***** MATERIAL PROVIDED
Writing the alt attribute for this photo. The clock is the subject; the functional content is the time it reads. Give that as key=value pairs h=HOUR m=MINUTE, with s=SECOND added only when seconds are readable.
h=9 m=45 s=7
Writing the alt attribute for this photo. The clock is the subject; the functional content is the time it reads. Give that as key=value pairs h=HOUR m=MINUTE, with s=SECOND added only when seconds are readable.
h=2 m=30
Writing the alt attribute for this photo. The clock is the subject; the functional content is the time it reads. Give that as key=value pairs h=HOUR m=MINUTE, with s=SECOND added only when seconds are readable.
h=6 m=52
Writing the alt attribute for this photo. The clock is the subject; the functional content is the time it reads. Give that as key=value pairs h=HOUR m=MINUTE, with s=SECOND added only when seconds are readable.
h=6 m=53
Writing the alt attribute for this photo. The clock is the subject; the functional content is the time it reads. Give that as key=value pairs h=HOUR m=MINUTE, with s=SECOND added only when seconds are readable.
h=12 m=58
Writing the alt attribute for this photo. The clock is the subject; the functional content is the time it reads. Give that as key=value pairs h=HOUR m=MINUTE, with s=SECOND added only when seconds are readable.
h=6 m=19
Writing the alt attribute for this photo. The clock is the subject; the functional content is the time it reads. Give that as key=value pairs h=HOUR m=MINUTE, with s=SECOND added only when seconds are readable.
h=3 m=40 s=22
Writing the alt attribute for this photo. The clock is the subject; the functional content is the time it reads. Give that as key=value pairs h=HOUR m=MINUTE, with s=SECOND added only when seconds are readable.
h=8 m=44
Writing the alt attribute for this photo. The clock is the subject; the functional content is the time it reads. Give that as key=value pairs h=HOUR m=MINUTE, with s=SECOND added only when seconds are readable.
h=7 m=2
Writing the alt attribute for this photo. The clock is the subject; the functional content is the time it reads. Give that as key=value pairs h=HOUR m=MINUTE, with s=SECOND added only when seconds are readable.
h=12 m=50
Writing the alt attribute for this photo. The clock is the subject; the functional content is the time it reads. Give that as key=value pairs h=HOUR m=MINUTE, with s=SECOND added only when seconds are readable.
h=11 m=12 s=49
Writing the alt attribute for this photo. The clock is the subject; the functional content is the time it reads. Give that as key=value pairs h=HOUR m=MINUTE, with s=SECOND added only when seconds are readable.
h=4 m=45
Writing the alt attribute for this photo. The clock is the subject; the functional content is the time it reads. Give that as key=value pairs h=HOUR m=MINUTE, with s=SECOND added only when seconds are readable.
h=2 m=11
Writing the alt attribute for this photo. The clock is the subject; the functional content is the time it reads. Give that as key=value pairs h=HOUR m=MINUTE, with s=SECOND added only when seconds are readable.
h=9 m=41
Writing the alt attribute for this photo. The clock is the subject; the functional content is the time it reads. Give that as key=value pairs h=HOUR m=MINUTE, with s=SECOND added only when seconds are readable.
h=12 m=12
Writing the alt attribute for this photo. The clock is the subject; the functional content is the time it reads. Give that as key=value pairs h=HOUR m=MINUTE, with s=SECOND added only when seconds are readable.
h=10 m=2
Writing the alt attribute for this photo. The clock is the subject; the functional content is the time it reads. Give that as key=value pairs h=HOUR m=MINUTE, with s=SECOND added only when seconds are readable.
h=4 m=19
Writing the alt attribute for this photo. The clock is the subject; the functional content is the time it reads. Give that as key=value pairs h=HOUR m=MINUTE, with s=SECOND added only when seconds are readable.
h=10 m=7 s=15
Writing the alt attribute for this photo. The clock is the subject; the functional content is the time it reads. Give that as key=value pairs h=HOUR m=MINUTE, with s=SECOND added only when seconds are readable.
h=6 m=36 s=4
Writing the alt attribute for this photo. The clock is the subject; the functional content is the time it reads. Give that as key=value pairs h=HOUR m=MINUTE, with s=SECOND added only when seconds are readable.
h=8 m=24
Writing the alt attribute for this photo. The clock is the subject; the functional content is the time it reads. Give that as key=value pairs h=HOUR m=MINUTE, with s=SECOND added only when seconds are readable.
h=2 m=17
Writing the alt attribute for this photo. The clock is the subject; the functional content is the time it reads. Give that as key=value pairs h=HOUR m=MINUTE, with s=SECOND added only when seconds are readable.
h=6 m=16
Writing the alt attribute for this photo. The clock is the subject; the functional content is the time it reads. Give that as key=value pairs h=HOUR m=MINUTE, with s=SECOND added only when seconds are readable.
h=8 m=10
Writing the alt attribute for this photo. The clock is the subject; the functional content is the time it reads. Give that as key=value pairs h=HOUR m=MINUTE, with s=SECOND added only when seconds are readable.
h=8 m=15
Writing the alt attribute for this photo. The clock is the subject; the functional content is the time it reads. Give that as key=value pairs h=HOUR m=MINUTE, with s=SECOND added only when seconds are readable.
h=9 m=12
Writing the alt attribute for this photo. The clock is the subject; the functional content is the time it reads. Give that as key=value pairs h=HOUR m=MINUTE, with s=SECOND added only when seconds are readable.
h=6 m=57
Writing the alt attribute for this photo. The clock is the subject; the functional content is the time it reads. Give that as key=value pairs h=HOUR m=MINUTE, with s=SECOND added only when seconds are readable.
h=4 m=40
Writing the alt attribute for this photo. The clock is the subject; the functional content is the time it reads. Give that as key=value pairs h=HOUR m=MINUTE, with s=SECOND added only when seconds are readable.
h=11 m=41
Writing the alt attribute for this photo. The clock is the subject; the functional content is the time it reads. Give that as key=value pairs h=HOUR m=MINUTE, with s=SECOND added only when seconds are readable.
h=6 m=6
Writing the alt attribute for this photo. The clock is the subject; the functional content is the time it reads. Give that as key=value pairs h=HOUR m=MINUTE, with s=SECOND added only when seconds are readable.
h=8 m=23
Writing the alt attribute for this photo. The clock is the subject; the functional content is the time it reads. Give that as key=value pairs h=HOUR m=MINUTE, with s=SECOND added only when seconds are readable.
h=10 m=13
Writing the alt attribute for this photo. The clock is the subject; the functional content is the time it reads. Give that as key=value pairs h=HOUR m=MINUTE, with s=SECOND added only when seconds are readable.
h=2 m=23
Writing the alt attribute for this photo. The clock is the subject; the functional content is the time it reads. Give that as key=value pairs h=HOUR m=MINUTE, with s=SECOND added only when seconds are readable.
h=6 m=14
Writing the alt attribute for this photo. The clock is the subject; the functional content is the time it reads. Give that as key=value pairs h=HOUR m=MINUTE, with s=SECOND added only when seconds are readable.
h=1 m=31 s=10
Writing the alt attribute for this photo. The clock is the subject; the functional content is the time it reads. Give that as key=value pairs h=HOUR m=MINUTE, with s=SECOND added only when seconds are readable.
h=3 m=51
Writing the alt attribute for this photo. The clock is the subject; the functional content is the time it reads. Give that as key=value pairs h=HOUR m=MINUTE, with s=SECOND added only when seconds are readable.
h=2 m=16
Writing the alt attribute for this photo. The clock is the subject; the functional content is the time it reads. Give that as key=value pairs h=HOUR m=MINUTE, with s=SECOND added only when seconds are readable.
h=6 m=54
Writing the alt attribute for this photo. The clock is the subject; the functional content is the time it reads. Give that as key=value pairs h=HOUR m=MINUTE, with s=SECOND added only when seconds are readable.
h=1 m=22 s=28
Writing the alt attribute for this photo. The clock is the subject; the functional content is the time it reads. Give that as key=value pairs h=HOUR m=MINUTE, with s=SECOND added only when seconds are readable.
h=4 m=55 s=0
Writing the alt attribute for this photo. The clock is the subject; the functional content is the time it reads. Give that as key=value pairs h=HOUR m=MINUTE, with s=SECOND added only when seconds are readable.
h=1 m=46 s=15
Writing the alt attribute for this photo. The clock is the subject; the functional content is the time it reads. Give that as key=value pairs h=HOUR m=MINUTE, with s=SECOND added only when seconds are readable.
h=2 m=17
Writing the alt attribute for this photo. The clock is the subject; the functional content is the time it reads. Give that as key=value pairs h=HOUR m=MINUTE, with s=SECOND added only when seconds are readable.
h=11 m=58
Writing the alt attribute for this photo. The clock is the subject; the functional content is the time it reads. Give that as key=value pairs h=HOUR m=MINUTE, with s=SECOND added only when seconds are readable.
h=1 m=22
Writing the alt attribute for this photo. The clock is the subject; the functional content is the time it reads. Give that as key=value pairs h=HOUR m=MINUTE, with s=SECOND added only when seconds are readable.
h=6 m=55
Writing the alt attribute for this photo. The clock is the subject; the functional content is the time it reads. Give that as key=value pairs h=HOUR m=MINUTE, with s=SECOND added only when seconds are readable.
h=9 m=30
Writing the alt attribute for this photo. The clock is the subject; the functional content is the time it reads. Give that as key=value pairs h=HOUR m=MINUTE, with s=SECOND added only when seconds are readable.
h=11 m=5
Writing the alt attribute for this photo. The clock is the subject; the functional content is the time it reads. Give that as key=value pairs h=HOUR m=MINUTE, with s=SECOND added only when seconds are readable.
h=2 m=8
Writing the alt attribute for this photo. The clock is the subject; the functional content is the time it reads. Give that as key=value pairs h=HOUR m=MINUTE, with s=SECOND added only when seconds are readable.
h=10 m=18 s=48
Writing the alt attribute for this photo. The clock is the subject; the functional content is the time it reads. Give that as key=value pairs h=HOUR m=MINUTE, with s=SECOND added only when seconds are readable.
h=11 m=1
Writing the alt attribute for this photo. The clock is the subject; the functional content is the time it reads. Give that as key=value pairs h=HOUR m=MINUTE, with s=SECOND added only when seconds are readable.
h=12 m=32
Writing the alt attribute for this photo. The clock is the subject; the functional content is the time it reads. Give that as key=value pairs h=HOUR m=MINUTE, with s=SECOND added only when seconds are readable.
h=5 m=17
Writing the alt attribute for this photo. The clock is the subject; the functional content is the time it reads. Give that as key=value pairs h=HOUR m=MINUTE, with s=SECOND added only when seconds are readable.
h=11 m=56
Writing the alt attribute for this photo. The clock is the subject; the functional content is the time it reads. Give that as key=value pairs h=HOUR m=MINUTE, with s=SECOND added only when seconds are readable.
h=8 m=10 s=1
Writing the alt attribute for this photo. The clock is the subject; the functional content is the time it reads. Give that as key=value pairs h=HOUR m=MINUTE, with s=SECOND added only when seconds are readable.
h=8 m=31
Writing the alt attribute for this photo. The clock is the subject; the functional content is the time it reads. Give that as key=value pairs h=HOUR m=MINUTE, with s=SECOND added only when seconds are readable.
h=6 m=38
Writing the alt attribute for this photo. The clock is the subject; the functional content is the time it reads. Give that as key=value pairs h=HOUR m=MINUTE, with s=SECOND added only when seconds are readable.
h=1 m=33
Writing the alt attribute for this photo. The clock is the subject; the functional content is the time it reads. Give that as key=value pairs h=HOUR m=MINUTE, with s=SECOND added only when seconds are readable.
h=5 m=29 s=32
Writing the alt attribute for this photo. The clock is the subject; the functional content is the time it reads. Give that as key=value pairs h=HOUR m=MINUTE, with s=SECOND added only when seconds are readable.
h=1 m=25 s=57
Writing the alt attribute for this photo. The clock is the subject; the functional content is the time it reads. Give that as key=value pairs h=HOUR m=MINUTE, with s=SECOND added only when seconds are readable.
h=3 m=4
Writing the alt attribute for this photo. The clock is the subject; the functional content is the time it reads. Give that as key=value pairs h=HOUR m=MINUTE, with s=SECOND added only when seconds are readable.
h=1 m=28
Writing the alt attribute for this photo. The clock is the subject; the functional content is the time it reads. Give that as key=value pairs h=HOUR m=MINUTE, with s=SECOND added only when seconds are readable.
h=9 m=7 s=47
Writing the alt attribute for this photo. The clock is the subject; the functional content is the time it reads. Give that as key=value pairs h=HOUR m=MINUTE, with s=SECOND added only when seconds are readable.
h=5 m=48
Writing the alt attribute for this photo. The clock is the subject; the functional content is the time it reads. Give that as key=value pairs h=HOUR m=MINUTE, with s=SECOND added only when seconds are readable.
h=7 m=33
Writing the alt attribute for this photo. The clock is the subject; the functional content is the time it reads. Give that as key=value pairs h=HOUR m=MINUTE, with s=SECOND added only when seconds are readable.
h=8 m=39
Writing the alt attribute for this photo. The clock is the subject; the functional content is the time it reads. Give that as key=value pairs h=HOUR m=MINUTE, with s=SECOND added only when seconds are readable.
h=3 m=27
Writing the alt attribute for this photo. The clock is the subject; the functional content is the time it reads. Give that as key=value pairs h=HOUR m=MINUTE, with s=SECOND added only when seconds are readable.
**********
> _SET TASK_: Put the lines from the start of the listing above through the line containing "h=9 m=45 s=7" into a JSON list of strings, with one string per line and blank lines omitted.

> _CORRECT RESPONSE_:
[
  "Writing the alt attribute for this photo. The clock is the subject; the functional content is the time it reads. Give that as key=value pairs h=HOUR m=MINUTE, with s=SECOND added only when seconds are readable.",
  "h=9 m=45 s=7"
]